Biblioracle discusses the enduring trend of time travel books

When you write a weekly column, you are constantly on the lookout for trends you can grab onto and write about, and I thought I spotted one recently when I ran across promotions for two literary time travel narratives within seconds of each other.

The first was the new HBO adaptation of Audrey Niffenegger’s “The Time Traveler’s Wife,” which looks like it’s going to take the weepy, slightly creepy romance to depths over six episodes that the original hour and 47-minute movie adaptation couldn’t manage.

I’m actually a little afraid to watch the series given the emotional puddle the movie managed to make out of me.

The other time travel narrative is Emma Straub’s recently released novel, “This Time Tomorrow,” in which the main character Alice is transported from her 40th birthday back to her 16th birthday, with the chance to redo a pivotal day in her life armed with the benefit of hindsight.

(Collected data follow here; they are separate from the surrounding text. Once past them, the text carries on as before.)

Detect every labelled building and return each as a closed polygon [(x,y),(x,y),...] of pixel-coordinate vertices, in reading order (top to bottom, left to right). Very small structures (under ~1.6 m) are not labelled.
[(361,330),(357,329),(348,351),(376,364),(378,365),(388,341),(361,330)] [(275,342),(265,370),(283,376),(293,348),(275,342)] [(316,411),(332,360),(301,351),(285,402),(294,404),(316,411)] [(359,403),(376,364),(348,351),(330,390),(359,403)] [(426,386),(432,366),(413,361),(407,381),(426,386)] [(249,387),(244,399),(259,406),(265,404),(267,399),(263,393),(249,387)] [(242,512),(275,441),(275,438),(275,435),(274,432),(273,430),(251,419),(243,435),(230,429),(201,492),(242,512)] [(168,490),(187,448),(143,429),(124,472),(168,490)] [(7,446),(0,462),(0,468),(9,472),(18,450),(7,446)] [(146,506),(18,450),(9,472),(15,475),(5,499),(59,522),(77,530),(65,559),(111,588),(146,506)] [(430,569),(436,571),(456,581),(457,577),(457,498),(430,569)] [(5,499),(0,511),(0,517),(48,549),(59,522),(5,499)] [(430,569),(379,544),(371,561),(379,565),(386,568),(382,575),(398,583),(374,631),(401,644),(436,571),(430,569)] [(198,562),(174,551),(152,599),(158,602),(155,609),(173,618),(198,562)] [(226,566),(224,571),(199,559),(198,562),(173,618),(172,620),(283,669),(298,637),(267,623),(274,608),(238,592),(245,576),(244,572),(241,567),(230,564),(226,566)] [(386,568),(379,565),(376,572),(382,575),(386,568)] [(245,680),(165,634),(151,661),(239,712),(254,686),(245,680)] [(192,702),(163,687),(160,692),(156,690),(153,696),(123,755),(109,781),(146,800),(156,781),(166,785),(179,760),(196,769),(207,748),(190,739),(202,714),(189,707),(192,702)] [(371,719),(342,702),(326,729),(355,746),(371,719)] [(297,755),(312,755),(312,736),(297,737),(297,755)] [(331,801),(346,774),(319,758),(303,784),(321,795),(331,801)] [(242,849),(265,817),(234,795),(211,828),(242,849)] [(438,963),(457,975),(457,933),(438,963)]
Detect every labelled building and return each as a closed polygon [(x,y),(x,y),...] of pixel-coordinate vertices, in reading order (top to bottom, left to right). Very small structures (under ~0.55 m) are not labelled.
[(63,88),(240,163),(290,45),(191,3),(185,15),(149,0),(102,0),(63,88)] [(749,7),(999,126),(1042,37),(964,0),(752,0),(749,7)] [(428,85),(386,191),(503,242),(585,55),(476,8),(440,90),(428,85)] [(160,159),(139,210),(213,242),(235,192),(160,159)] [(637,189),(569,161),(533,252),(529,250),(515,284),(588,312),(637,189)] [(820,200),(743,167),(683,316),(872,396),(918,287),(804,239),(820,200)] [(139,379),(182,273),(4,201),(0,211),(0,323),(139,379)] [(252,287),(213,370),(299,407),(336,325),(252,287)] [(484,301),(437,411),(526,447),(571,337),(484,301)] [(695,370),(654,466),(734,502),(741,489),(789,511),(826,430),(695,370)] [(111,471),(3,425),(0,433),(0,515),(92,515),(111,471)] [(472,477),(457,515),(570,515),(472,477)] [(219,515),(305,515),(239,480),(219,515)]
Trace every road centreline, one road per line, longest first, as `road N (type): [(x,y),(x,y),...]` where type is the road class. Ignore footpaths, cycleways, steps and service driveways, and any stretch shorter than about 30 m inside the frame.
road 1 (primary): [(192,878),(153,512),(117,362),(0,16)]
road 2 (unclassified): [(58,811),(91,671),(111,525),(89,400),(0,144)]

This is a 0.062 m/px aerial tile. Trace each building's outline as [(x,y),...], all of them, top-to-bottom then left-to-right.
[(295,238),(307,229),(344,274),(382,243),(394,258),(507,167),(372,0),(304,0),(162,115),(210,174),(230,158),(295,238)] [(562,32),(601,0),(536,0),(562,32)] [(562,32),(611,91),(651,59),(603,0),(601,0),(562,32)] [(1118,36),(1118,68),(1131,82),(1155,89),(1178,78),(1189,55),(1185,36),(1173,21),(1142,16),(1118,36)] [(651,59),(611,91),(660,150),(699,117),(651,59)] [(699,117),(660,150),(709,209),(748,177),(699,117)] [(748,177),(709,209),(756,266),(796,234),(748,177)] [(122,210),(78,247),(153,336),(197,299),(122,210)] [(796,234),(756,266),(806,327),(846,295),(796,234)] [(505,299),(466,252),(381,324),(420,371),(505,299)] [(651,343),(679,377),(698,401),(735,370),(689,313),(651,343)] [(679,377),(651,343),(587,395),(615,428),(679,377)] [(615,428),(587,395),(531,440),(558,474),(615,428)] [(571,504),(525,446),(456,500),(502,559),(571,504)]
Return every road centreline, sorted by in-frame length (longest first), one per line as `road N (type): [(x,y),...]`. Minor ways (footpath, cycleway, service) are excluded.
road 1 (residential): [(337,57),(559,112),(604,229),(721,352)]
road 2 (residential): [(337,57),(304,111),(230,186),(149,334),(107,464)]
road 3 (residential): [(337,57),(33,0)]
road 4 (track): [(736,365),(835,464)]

In search of the third example mandated by law to justify a trend piece, I quickly realized that it would be foolish to try to argue that time travel narratives are some kind of trend, because, in reality, time travel narratives have been a constant ever since the concept was popularized by HG Wells with his classic, “The Time Machine.”

Just this month, I’ve watched two other time travel TV series. The first was the truly bonkers “Beforeigners” (also on HBO and originally aired in Norway), in which people from other times suddenly start appearing in the present. If you want to see how a Viking shield maiden from 1,000 AD transitions to homicide cop, check it out.

The other was “Shining Girls” (Apple+) starring Elisabeth Moss, and based on the novel by Lauren Beukes in which Moss’s character tries to track down the man who tried to murder her, a man whose time travel is literally fueled by the women he kills.

Even though you would think the possibilities for using time travel as a storytelling device would have been exhausted by now, we (and by “we” I suppose I mean “I”) can’t get enough of them.

Straub’s “This Time Tomorrow” illustrates one of the chief intrigues of time travel stories, the notion that we may get a chance at a redo that might erase or at least alter future negative consequences. Who among us can’t instantly think of a number of times in our lives where we might wish for a rewind button to make a different choice at a pivotal moment.

No spoilers here, but “This Time Tomorrow” explores how the moments that are meaningful may not be apparent immediately, and no matter what foresight and intentionality we may bring to our past, the future remains largely out of our control. Alice’s struggle to steer her fate across time has the reader on edge through the latter half of the book.

Interestingly, “The Time Traveler’s Wife” explores time travel as a kind of curse as Henry and Clare’s romance is complicated by Henry periodically being lurched into a different time without prior notice or control. Henry also must live with the knowledge of his fate, and that he’s ultimately powerless over his destiny.

While Straub’s Alice isn’t in the same dire straits as Henry, it seems as if there’s always a cost to messing with the linear trajectory of our lives, and Alice finds this fact unavoidable. The trick is to reconcile with it.

I think this is because in the end, no matter what we may do to change our trajectories, we cannot escape ourselves, and this will do more than anything else to determine the shapes of our lives.

John Warner is the author of “Why They Can’t Write: Killing the Five-Paragraph Essay and Other Necessities.”

Twitter @biblioracle

Book recommendations from the Biblioracle

John Warner tells you what to read based on the last five books you’ve read

1. “The Dove in the Belly” by Jim Grimsley

2. “The Inexplicable Survival of a Happily Fallible Child” by Gary C. Mele Jr.

3. “The Animal Girl: Two Novellas and Three Stories” by John Fulton

4. “The Year of Magical Thinking” by Joan Didion

5. “Bad Sex in Kentucky” by Kevin Lane Dearinger

— Robert J., Orland Park

Judging from this list, Robert is into small/independent pressures, which feels like permission to lean in on that angle. “My Volcano” by John Elizabeth Stintzi, published by Two Dollar Radio, is the kind of book that makes indie publishers so important, and I think Robert will find it as compelling as I did.

1. “The Island of Sea Women” by Lisa See

2. “Such a Fun Age” by Kiley Reid

3. “Dare to Lead” by Brené Brown

4. “The Great Alone” by Kristin Hannah

5. “Crying in H Mart” by Michelle Zauner

— Amy H., Glen Ellyn

It’s only a matter of time until Hannah Pittard breaks through to an extremely wide readership, so it’s a good idea to start with her first novel to see what’s coming, “The Fates Will Find Their Way.”

1. “The Painted Drum” by Louise Erdrich

2. “Apples Never Fall” by Liane Moriarty

3. “A Welcome Murder” by Robin Yocum

4. “Great Circle” by Maggie Shipstead

5. “The Lincoln Highway” by Amor Townes

—Catherine J., Chicago

Catherine looks like a reader who will enjoy the epic personal story of the narrator/title holder of Esi Edugyan’s “Washington Black.”